**What you have to do:**
Once you have read the listing below, write all of it out again exactly.

**** Given data

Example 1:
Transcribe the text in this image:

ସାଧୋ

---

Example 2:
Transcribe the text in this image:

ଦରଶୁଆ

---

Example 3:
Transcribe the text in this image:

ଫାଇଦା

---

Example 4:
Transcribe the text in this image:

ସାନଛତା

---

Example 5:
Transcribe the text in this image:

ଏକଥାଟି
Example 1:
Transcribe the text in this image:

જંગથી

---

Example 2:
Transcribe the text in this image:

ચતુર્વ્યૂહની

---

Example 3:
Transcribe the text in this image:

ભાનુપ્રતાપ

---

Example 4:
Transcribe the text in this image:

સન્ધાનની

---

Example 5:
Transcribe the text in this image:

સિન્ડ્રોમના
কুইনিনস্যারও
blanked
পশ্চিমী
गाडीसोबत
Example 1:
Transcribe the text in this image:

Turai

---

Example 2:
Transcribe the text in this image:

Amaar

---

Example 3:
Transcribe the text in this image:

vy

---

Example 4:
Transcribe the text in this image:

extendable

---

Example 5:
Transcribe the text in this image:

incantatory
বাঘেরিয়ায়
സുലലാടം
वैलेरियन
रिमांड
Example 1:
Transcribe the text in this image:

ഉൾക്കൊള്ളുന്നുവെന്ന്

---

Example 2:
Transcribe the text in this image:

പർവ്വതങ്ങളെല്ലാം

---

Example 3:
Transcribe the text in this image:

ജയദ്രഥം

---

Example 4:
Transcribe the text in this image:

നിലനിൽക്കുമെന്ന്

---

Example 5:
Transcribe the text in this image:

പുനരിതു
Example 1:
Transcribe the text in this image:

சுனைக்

********

**Answer for the task:**
Example 1:
Transcribe the text in this image:

ସାଧୋ

---

Example 2:
Transcribe the text in this image:

ଦରଶୁଆ

---

Example 3:
Transcribe the text in this image:

ଫାଇଦା

---

Example 4:
Transcribe the text in this image:

ସାନଛତା

---

Example 5:
Transcribe the text in this image:

ଏକଥାଟି
Example 1:
Transcribe the text in this image:

જંગથી

---

Example 2:
Transcribe the text in this image:

ચતુર્વ્યૂહની

---

Example 3:
Transcribe the text in this image:

ભાનુપ્રતાપ

---

Example 4:
Transcribe the text in this image:

સન્ધાનની

---

Example 5:
Transcribe the text in this image:

સિન્ડ્રોમના
কুইনিনস্যারও
blanked
পশ্চিমী
गाडीसोबत
Example 1:
Transcribe the text in this image:

Turai

---

Example 2:
Transcribe the text in this image:

Amaar

---

Example 3:
Transcribe the text in this image:

vy

---

Example 4:
Transcribe the text in this image:

extendable

---

Example 5:
Transcribe the text in this image:

incantatory
বাঘেরিয়ায়
സുലലാടം
वैलेरियन
रिमांड
Example 1:
Transcribe the text in this image:

ഉൾക്കൊള്ളുന്നുവെന്ന്

---

Example 2:
Transcribe the text in this image:

പർവ്വതങ്ങളെല്ലാം

---

Example 3:
Transcribe the text in this image:

ജയദ്രഥം

---

Example 4:
Transcribe the text in this image:

നിലനിൽക്കുമെന്ന്

---

Example 5:
Transcribe the text in this image:

പുനരിതു
Example 1:
Transcribe the text in this image:

சுனைக்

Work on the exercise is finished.